GOAL OF THE EXERCISE
What lines of the data below hold "para"? Show them.

RECORD EXCERPTS
━━━━━━━━━━━━━━━━━━━━

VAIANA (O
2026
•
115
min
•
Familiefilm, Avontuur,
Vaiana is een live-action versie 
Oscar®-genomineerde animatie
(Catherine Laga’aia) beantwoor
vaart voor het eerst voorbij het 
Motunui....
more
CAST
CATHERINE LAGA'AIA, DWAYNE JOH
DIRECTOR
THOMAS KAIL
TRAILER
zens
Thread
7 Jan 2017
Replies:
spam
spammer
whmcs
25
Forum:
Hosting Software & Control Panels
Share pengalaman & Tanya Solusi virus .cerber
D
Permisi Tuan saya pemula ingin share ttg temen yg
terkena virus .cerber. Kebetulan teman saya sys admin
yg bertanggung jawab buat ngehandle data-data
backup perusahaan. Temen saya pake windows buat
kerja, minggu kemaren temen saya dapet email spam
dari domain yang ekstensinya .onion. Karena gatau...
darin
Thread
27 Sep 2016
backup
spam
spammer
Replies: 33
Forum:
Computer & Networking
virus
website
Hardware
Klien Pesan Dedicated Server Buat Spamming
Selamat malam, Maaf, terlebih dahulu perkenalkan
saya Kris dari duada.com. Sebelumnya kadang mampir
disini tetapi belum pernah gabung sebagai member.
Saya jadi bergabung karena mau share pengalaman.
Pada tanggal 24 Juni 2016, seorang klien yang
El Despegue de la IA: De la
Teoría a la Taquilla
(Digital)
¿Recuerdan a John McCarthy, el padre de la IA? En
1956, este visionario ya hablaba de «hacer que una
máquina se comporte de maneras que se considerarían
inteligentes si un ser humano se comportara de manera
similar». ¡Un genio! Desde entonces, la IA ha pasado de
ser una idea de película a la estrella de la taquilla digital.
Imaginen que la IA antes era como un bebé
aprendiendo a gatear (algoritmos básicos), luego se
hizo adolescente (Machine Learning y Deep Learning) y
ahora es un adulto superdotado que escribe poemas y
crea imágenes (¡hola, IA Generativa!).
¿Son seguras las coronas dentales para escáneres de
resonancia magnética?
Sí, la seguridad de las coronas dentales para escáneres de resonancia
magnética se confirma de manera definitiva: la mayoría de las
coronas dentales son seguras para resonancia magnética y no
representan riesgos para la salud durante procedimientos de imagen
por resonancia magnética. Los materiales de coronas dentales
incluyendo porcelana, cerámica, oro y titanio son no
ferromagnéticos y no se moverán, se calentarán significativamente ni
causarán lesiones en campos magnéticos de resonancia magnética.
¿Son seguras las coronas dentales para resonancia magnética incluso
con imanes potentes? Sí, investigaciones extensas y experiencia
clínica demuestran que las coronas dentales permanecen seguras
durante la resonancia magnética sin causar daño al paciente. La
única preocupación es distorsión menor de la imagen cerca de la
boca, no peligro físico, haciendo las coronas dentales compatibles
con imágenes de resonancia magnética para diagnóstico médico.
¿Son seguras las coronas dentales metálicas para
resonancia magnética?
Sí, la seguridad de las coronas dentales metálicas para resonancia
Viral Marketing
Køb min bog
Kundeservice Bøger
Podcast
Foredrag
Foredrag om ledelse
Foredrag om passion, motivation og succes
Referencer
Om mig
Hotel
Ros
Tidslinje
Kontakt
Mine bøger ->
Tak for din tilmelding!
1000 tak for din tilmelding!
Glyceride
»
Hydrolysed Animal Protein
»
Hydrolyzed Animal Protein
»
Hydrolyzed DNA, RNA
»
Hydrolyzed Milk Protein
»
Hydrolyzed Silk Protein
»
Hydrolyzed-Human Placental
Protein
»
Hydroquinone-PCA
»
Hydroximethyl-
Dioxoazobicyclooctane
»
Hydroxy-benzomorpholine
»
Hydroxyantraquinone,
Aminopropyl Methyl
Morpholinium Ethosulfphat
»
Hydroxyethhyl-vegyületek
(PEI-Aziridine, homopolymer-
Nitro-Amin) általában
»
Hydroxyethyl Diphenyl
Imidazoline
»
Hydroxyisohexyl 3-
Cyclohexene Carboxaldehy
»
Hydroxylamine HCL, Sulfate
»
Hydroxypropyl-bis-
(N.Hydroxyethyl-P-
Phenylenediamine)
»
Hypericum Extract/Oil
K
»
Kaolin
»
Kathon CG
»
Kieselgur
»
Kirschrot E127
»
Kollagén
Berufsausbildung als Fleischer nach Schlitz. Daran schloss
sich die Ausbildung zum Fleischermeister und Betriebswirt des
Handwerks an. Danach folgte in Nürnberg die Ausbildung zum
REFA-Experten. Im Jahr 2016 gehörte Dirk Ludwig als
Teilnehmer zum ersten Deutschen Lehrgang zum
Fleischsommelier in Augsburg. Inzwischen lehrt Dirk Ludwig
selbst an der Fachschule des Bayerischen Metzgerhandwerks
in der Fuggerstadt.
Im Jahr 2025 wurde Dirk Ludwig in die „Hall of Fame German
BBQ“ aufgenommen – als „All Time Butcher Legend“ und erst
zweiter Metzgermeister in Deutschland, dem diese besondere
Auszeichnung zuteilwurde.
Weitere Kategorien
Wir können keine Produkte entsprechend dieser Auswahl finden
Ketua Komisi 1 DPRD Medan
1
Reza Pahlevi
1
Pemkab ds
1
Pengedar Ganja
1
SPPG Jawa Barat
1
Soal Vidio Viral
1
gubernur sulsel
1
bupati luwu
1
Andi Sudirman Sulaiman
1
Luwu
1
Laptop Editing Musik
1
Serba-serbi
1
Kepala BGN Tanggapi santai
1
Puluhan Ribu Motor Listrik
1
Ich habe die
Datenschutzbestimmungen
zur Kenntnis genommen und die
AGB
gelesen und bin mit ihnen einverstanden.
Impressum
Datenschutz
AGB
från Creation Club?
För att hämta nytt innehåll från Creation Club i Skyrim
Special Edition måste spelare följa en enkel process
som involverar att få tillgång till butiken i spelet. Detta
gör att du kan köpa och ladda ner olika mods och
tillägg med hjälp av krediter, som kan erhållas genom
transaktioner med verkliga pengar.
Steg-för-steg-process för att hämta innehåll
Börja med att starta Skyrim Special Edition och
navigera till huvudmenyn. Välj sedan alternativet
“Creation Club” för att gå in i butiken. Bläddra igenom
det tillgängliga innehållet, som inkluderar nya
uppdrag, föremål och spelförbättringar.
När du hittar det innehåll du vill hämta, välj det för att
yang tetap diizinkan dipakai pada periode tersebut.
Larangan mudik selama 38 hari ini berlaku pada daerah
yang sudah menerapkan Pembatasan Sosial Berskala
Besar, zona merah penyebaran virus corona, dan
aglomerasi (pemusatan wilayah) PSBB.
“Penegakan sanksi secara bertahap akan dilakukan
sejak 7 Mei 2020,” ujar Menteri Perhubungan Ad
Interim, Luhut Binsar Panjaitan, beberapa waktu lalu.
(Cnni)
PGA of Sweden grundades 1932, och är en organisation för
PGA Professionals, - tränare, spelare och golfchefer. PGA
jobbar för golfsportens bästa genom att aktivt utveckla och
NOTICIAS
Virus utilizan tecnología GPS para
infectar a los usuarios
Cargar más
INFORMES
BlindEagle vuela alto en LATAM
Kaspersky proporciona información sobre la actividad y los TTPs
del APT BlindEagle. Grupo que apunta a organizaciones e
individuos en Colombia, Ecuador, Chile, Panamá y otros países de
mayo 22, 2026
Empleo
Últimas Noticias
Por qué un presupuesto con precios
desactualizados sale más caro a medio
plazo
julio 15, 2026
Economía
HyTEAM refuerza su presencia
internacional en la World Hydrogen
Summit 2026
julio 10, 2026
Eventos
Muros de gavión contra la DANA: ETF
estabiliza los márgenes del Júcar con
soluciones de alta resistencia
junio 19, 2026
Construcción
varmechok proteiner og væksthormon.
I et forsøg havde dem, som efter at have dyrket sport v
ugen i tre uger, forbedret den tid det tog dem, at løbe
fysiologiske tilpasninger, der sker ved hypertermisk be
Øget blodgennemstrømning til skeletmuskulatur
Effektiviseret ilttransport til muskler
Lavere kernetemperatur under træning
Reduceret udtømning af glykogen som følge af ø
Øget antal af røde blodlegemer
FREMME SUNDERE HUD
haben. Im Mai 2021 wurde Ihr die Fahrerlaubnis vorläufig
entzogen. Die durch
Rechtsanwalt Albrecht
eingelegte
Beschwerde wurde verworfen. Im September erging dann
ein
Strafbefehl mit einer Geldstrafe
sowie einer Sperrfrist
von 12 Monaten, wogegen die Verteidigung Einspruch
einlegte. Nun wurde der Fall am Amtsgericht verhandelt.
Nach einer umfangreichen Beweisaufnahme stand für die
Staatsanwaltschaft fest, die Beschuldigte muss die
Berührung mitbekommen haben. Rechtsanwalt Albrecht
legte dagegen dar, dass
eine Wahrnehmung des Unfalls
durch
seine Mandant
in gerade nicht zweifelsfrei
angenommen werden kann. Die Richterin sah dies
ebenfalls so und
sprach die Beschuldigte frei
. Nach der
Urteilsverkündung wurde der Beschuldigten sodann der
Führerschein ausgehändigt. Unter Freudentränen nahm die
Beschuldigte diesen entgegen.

━━━━━━━━━━━━━━━━━━━━

RESULT
¿Son seguras las coronas dentales para escáneres de
Sí, la seguridad de las coronas dentales para escáneres de resonancia
coronas dentales son seguras para resonancia magnética y no
representan riesgos para la salud durante procedimientos de imagen
¿Son seguras las coronas dentales para resonancia magnética incluso
con imágenes de resonancia magnética para diagnóstico médico.
¿Son seguras las coronas dentales metálicas para
Sí, la seguridad de las coronas dentales metálicas para resonancia
Virus utilizan tecnología GPS para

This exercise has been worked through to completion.